● Ihre Aufgabe:
Wandeln Sie den Abschnitt der Einträge vom Anfang bis einschließlich der Zeile mit „13: (174, 129)“ in eine nummerierte Liste um und lassen Sie dabei Leerzeilen weg.

● Material zur Übung:

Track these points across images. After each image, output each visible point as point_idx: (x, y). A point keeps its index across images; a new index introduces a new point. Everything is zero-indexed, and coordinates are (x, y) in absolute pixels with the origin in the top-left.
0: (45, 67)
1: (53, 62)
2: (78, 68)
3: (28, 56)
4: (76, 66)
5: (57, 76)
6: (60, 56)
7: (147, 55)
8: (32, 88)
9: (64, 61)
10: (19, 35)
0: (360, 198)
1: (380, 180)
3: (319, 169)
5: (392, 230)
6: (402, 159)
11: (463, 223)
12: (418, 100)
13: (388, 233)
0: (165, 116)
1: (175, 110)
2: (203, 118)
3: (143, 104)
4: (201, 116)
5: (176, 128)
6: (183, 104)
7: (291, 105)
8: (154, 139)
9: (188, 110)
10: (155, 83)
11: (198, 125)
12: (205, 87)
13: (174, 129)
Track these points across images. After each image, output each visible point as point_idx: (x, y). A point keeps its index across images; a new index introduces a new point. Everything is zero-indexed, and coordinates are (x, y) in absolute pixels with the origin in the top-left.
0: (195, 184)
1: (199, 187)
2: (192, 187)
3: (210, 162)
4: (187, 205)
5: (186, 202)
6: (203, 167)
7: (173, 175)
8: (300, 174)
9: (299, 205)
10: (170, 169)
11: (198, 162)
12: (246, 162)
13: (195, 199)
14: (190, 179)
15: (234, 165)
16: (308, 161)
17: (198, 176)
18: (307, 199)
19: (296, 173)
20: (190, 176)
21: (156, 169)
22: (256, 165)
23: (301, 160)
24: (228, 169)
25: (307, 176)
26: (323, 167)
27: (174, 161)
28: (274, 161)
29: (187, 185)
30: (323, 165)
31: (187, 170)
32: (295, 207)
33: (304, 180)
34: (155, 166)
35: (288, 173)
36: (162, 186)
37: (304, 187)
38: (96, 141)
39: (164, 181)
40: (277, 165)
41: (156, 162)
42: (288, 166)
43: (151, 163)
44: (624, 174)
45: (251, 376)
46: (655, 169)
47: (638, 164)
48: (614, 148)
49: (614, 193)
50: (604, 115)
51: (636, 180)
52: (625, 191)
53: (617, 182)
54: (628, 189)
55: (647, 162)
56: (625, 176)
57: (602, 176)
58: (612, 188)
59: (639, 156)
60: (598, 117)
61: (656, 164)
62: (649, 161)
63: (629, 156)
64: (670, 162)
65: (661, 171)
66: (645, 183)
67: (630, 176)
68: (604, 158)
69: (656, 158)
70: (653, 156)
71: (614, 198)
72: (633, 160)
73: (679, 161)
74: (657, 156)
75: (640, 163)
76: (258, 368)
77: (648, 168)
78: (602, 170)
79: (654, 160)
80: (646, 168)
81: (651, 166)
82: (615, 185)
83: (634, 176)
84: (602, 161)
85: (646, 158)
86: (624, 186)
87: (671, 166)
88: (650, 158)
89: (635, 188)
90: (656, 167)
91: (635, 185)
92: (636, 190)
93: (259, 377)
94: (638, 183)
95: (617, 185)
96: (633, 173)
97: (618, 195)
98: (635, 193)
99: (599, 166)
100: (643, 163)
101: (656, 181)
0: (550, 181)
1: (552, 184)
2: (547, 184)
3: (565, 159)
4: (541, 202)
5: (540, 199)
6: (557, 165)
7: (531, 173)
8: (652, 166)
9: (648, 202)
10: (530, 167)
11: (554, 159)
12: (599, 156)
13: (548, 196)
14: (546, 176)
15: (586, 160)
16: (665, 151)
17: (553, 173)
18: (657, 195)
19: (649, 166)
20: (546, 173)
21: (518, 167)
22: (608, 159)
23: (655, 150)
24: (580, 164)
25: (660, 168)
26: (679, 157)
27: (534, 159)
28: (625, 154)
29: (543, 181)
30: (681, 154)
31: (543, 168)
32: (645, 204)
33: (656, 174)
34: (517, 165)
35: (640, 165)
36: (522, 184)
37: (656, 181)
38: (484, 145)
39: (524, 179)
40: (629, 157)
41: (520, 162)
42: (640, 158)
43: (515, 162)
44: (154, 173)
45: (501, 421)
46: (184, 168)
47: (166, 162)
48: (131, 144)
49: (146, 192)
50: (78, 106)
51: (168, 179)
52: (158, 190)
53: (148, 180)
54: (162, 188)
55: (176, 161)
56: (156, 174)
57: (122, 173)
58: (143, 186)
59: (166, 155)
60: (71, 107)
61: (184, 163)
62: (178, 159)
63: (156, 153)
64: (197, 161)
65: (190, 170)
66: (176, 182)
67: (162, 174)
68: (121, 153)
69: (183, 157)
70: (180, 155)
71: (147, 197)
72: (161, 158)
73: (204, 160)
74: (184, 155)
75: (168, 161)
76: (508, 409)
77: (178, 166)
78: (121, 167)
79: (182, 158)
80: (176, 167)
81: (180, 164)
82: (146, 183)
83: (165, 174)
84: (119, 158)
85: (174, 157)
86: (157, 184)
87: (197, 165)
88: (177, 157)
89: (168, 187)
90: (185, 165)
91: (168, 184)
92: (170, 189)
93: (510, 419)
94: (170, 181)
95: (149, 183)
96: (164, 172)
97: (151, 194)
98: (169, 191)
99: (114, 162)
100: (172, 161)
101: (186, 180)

● Erledigte Aufgabe:
1. Track these points across images. After each image, output each visible point as point_idx: (x, y). A point keeps its index across images; a new index introduces a new point. Everything is zero-indexed, and coordinates are (x, y) in absolute pixels with the origin in the top-left.
2. 0: (45, 67)
3. 1: (53, 62)
4. 2: (78, 68)
5. 3: (28, 56)
6. 4: (76, 66)
7. 5: (57, 76)
8. 6: (60, 56)
9. 7: (147, 55)
10. 8: (32, 88)
11. 9: (64, 61)
12. 10: (19, 35)
13. 0: (360, 198)
14. 1: (380, 180)
15. 3: (319, 169)
16. 5: (392, 230)
17. 6: (402, 159)
18. 11: (463, 223)
19. 12: (418, 100)
20. 13: (388, 233)
21. 0: (165, 116)
22. 1: (175, 110)
23. 2: (203, 118)
24. 3: (143, 104)
25. 4: (201, 116)
26. 5: (176, 128)
27. 6: (183, 104)
28. 7: (291, 105)
29. 8: (154, 139)
30. 9: (188, 110)
31. 10: (155, 83)
32. 11: (198, 125)
33. 12: (205, 87)
34. 13: (174, 129)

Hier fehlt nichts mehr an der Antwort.